One can go further. Presented with the necessity of determining whether Knesset legislation is consistent with Jewishness, it is quite possible that the largely progressive and secular court would seize the opportunity to give Jewishness a largely progressive and secular interpretation. The court might very well hold that the core of Judaism consists in the message of the Hebrew prophets and interpret the essence of the prophets' message as one of freedom, equality and universal benevolence. Such a Supreme Court decision would widen the rift between secular and religious Jews in Israel.

There is a better way, Gavison counsels, to harmonize the Jewish, democratic, and liberal elements that constitute Israel. She recommends that Israel "act in a variety of ways -- both on the cultural and educational plane and the legislative and judicial plane -- to strengthen the broad endorsement of the core vision of the state." The work on the legislative and judicial plane should aim to create the maximum space in civil society for Israel's diverse sectors -- Jewish, Arab, and more -- to work out through political debate and mutual accommodation appropriate cultural initiatives and school curricula.

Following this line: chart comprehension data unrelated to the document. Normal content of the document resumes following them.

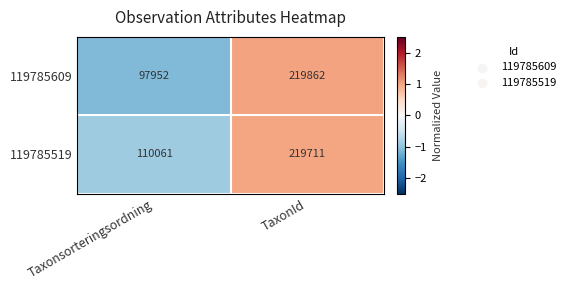

At which label is 119785519 closest to 164886?

Taxonsorteringsordning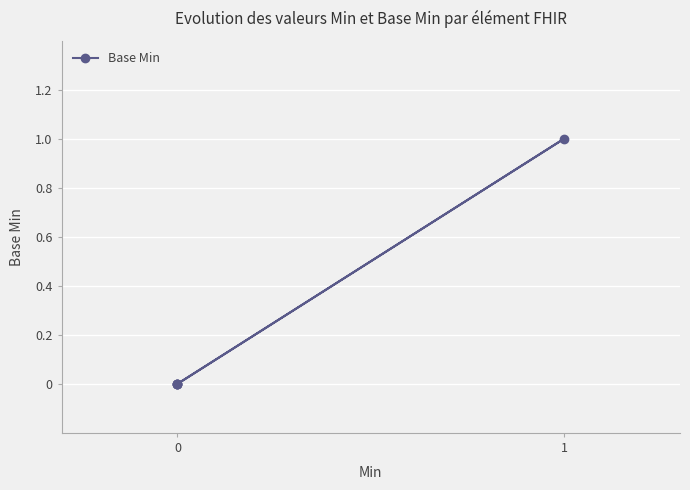

Count the number of categories in the chart.

5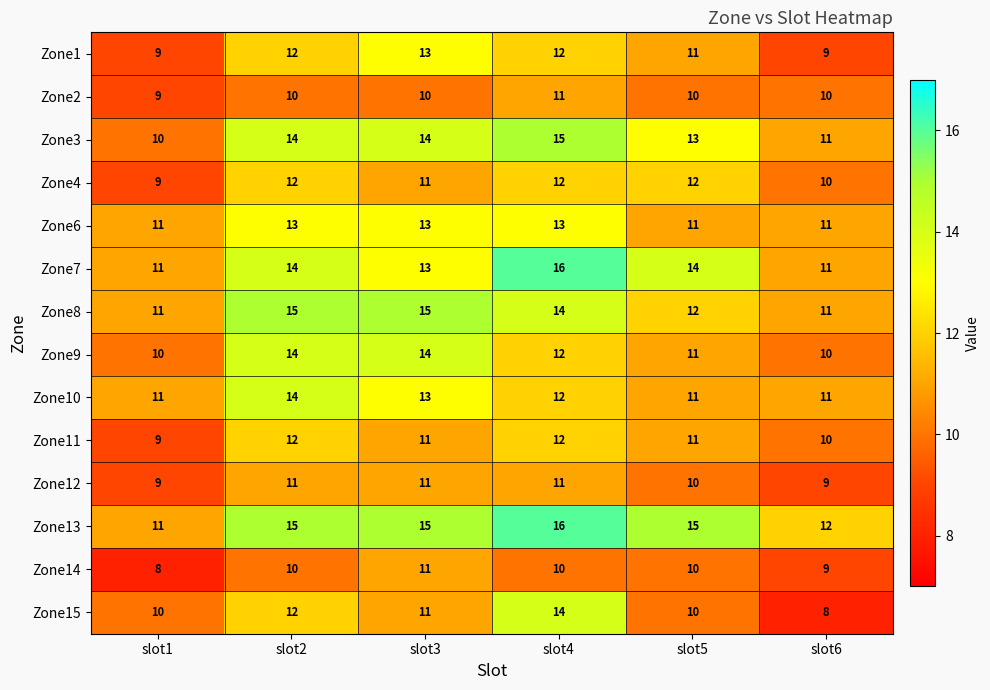

Is it true that Zone9 equals 14 at slot3?

True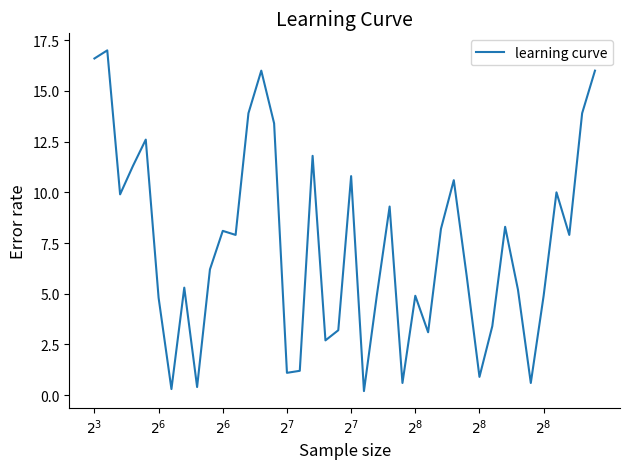

What is the difference between the maximum and minimum values?

16.8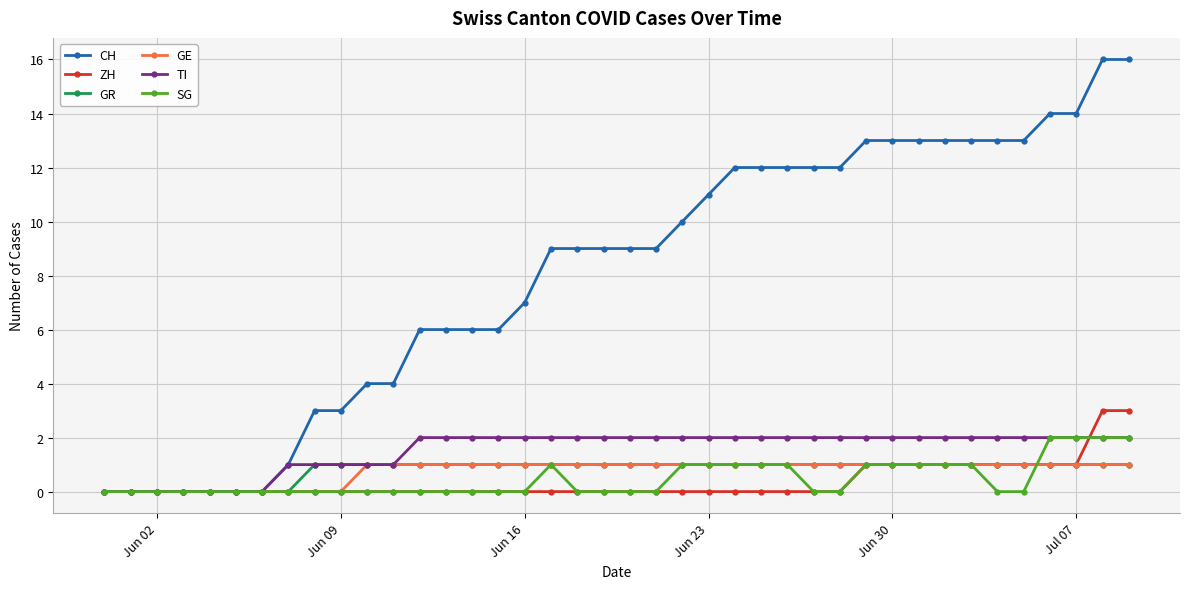

What is the value of the SG point at the 40th from the left?

2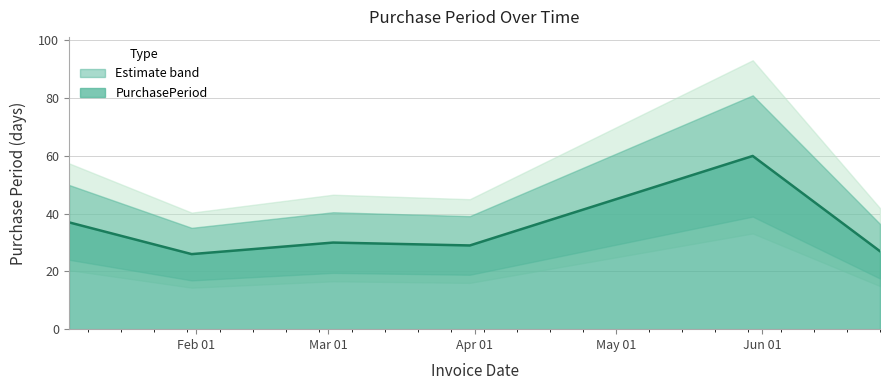

Reading right to left, extract all data points from this chart.

2017-06-26=27	2017-05-30=60	2017-03-31=29	2017-03-02=30	2017-01-31=26	2017-01-05=37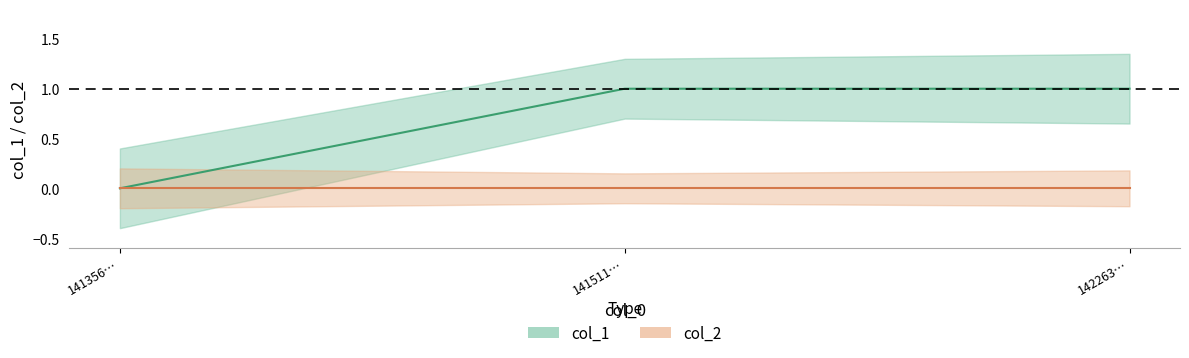

What is the value of the 3rd point from the left?

1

If one were to distill lessons from “The Federalist” and Tocqueville to apply to Israel's distinctive circumstances, one would reach roughly similar conclusions. Meanwhile, in the near term, the polls indicate a close election on March 17. If the result is a fourth term for Netanyahu, his right-wing coalition will press him to relaunch Knesset consideration of the Jewish nation-state law. The danger is that its real significance will be lost in the hubbub of angry parliamentary debate, overheated punditry, and ignorant knee-jerk reaction from abroad.

If Labor leader Yitzhak "Buji" Herzog becomes Israel's next prime minister, he will, with the backing of his center-left coalition, block reconsideration of the proposal. The danger is that the challenges to which it is addressed will be shrouded in silence.

The worthiest goals pursued through the Jewish nation-state law are better achieved without it. To preserve the delicate balance between its Jewish, liberal and democratic character, the Jewish state must -- preferably with, and if necessary without, the cooperation of Abbas -- take bold steps to disentangle itself from West Bank Palestinians. And Israel must redouble its efforts to build a sturdy political framework within which citizens can democratically debate how the state can best give expression to its Jewish character while respecting the rights of all.